I think then, remembering your other posts, that the problem was that the tank wasn't cycled as you said you took water from your paremts tank, but everything else was new. Angels are not a very good fish to cycle with.

My advice to you is to read the post at the top of starting and maintaining a freshwater aquarium about cycling. It's a sticky right at the top so it'll be easy enough to find. Cycle tha tank properly, preferably a fishless cycle, and when this is done you can start adding fish again.

I'd advise against anymore angels because of their size. A 50g tank (yours is 12g) would be a good size for a pair of angels if you decided that's what you wanted.

When the tank is fully cycled you can add some small schooling fish, some cories, a betta etc. There are quite a lot of options. Feel free to post looking for suggestions. If you think of a fish you think you'd quite like another post wouldn't do any harm and we'd do our best to advise you whether it's suitable for your tank size, and whether it's suitable for any tankmates you plan to keep with it, but definitely fully cycle the tank before you add anymore fish, otherwise they may suffer the same fate as your angels.

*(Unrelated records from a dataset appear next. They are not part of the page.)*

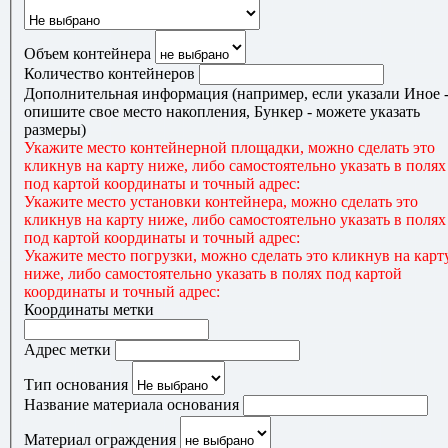
Объем контейнера
Количество контейнеров
Дополнительная информация (например, если указали Иное 
опишите свое место накопления, Бункер - можете указать
размеры)
Укажите место контейнерной площадки, можно сделать это
кликнув на карту ниже, либо самостоятельно указать в полях
под картой координаты и точный адрес:
Укажите место установки контейнера, можно сделать это
кликнув на карту ниже, либо самостоятельно указать в полях
под картой координаты и точный адрес:
Укажите место погрузки, можно сделать это кликнув на карт
ниже, либо самостоятельно указать в полях под картой
координаты и точный адрес:
Координаты метки
Адрес метки
Тип основания
Название материала основания
Материал ограждения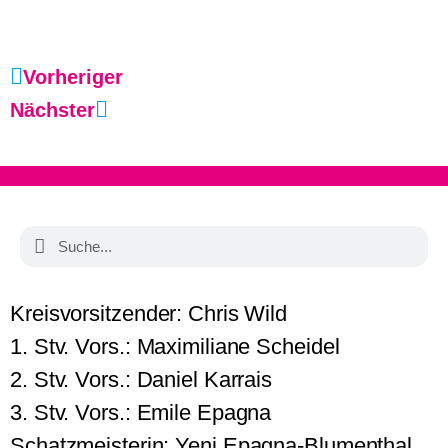
Vorheriger
Nächster
Kreisvorsitzender: Chris Wild
1. Stv. Vors.: Maximiliane Scheidel
2. Stv. Vors.: Daniel Karrais
3. Stv. Vors.: Emile Epagna
Schatzmeisterin: Yeni Epagna-Blumenthal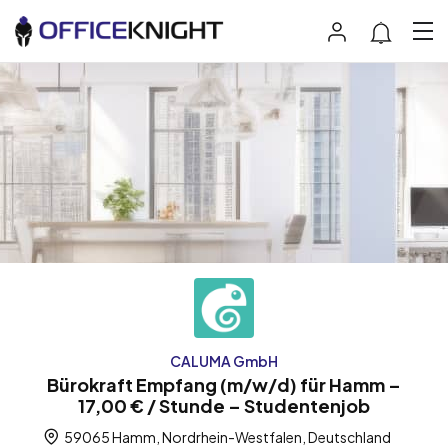
CALUMA GmbH
Bürokraft Empfang (m/w/d) für Hamm –
17,00 € / Stunde – Studentenjob
59065 Hamm, Nordrhein-Westfalen, Deutschland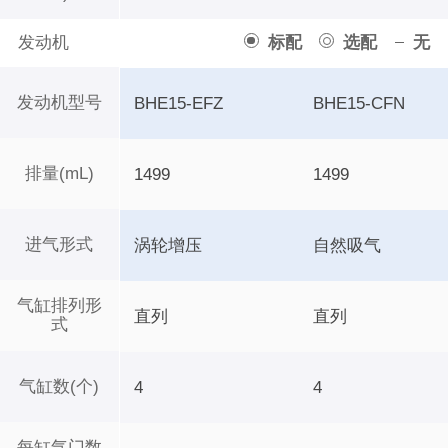
发动机
标配
选配
无
发动机型号
BHE15-EFZ
BHE15-CFN
排量(mL)
1499
1499
进气形式
涡轮增压
自然吸气
气缸排列形
直列
直列
式
气缸数(个)
4
4
每缸气门数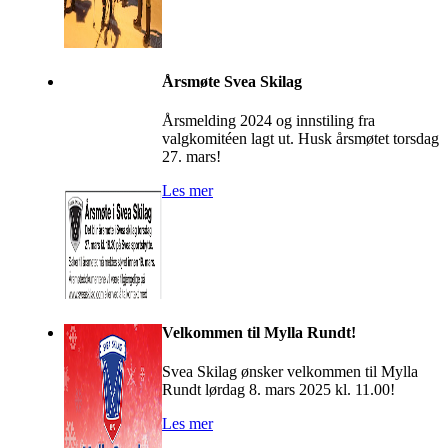
Årsmøte Svea Skilag
Årsmelding 2024 og innstiling fra
valgkomitéen lagt ut. Husk årsmøtet torsdag
27. mars!
Les mer
Velkommen til Mylla Rundt!
Svea Skilag ønsker velkommen til Mylla
Rundt lørdag 8. mars 2025 kl. 11.00!
Les mer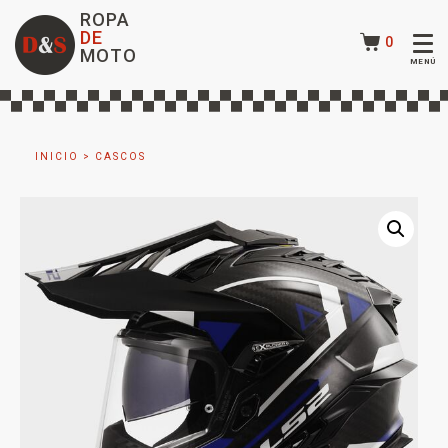
ROPA
DE
0
MOTO
INICIO
>
CASCOS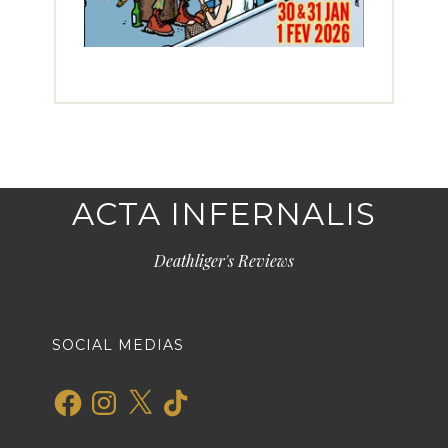
ACTA INFERNALIS
Deathliger's Reviews
SOCIAL MEDIAS
Facebook
Instagram
X
TikTok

Let us know how you get on.


----------



## malina93 (Nov 7, 2007)

hi hope u can help me decide on what other fish 2 bye


----------



## Falina (Feb 25, 2007)

No problem. Just let us know what fish you are thinking off and we will help you along your way.


----------



## malina93 (Nov 7, 2007)

thnx im thinking of goldfish, and some of the fish that u told me bout
thnx again


----------



## malina93 (Nov 7, 2007)

is a goldfish a fresh water fish?
hope it is cuz im getting a few for my tank


----------



## Lupin (Aug 2, 2006)

malina93 said:


> is a goldfish a fresh water fish?
> hope it is cuz im getting a few for my tank


It is a freshwater fish but if you're thinking of putting it in the 36 cm cube tank, no can do. Fancy varieties have a potential of reaching 6-8 inches and these are very heavy waste producers. A 20 gallons is minimum for one and filtration should be maximized at that.

Coldwater species don't mix with tropical species.


----------



## Lupin (Aug 2, 2006)

By the way, thread moved to General as it involved two different species. Just for future reference, angelfish are cichlids whereas goldfish are cyprinids.


----------



## malina93 (Nov 7, 2007)

thnx 4 the info
bye


----------